1) Better research: Researchers need to do a better job of testing new interventions to address health disparities. Crucially, such studies need to be focused on the communities that suffer the greatest burden of these disparities. Research studies should also be designed to examine disparities that are not based on assumptions of inferiority due to comparisons to white norms. For instance, when designing studies to evaluate interventions that address maternal morbidity and mortality, a one-size-fits-all approach will not be helpful, especially when risk is not equally shared – Black women are equally at risk for dying from pregnancy related complications regardless of education, income, or other social determinants, but this is not true for other groups. Too often, researchers make assumptions that lay the blame for health disparities on Black people themselves instead of racism. Studies should not shy away from identifying racism as the root cause of health inequities and not race.

2) A more representative worforce: We believe that Black people experience disparities in health outcomes because existing health provider training programs do not do nearly enough to recruit and train a health care workforce that is from the community and that has an understanding of and a commitment to eliminating health disparities. For instance, at present there are far too few Black birthworkers, including nurses, ob-gyns and midwives. According to data from 2015, only 65.6% of the U.S. population is White, however, 83.2% of licensed nurses and 90% of certified nurse midwives are White. While the physician community is more diverse (49% White), only 4% of physicians are Black or African American, 4.4% Hispanic and 0.4% American Indian or Alaskan Native. While 93% of licensed nurses or certified nurse midwives are women, only 34% of physicians are women. In other words, Black people deserve Black health care providers and caregivers who believe that Black Lives Matter – and that is the floor, not the ceiling. Disparities in health outcomes observed in Black people are in part a result of not having providers and health scientists who not only look like them, but who also trust and believe them.

3) Improved coordination: Without a coordinated approach to addressing health disparities, disparities will persist. That’s why the for-profit, nonprofit and government sectors need to coordinate their investments and work if we’re to make progress. This moment has shown us that the government’s ability to provide basic public health infrastructure is woefully inadequate. That’s why now more than ever, we need to harness and amplify community wisdom and resources. For example, we could pair displaced students who are attending school virtually with retired people to further boost COVID-19 contact tracing.

If the efforts to address the Black maternal health crisis during the COVID-19 pandemic teaches us anything, it will certainly be an example of how we can better work together to address the root causes of the crisis. Such efforts have included mutual aid networks that were rapidly set up and deployed, bipartisan legislation for four COVID-19 relief packages after years of partisan gridlock, and crucial innovations in health care, such as finally allowing Medicare and Medicaid pay for telehealth visits. Foundation funders, for-profit health providers, and policymakers should view these rapid innovations in response to COVID-19 as just the beginning of reimagining what equitable and anti-racist health access and health care should look like for Black communities.
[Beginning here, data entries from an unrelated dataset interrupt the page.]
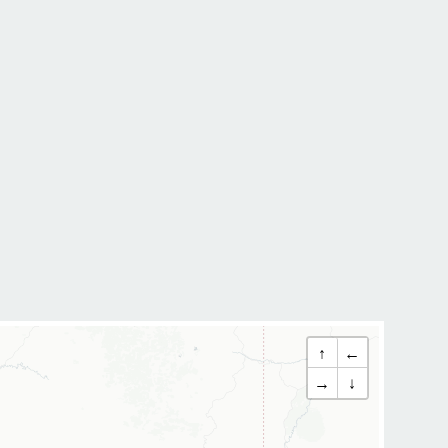
↑
←
→
↓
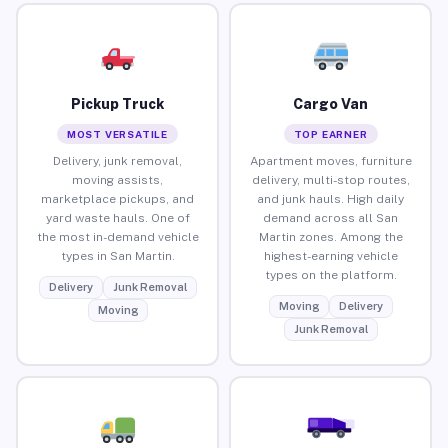
Pickup Truck
Cargo Van
MOST VERSATILE
TOP EARNER
Delivery, junk removal,
Apartment moves, furniture
moving assists,
delivery, multi-stop routes,
marketplace pickups, and
and junk hauls. High daily
yard waste hauls. One of
demand across all San
the most in-demand vehicle
Martin zones. Among the
types in San Martin.
highest-earning vehicle
types on the platform.
Delivery
Junk Removal
Moving
Delivery
Moving
Junk Removal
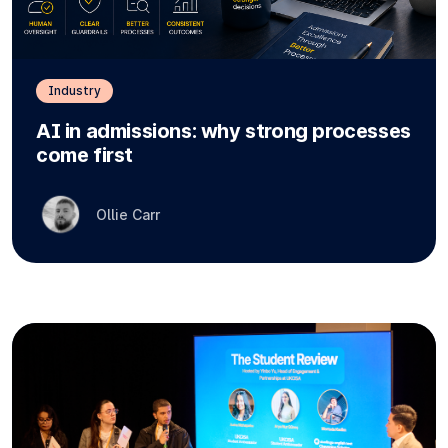
Industry
AI in admissions: why strong processes
come first
Ollie Carr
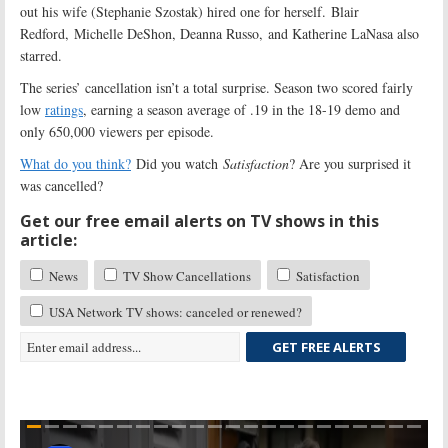
out his wife (Stephanie Szostak) hired one for herself. Blair
Redford, Michelle DeShon, Deanna Russo, and Katherine LaNasa also
starred.
The series’ cancellation isn’t a total surprise. Season two scored fairly
low
ratings
, earning a season average of .19 in the 18-19 demo and
only 650,000 viewers per episode.
What do you think?
Did you watch
Satisfaction
? Are you surprised it
was cancelled?
Get our free email alerts on TV shows in this
article:
News
TV Show Cancellations
Satisfaction
USA Network TV shows: canceled or renewed?
GET FREE ALERTS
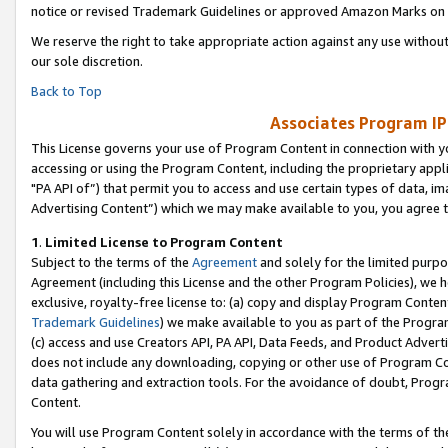
notice or revised Trademark Guidelines or approved Amazon Marks on t
We reserve the right to take appropriate action against any use without
our sole discretion.
Back to Top
Associates Program IP
This License governs your use of Program Content in connection with yo
accessing or using the Program Content, including the proprietary appli
"PA API of”) that permit you to access and use certain types of data, i
Advertising Content”) which we may make available to you, you agree t
1
.
Limited License to Program Content
Subject to the terms of the
Agreement
and solely for the limited purpo
Agreement (including this License and the other Program Policies), we 
exclusive, royalty-free license to: (a) copy and display Program Conten
Trademark Guidelines
) we make available to you as part of the Progra
(c) access and use Creators API, PA API, Data Feeds, and Product Adverti
does not include any downloading, copying or other use of Program Conte
data gathering and extraction tools. For the avoidance of doubt, Progr
Content.
You will use Program Content solely in accordance with the terms of t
Researchers increasingly recognize that the health and well-being of our modern world is tied to the health and wellbeing of women and girls. In the United States, the lack of investment in Black communities and in reproductive justice are an existential threat to that wellbeing. If we are to eliminate Black maternal death and achieve health equity, we need to invest in new approaches to research and care that ensure the momentum from the anti-racist movement is not lost.

Monica McLemore is an associate professor in the Family Health Care Nursing Department at the University of California, San Francisco. Stephanie Bray is the president and CEO of United Way California Capital Region.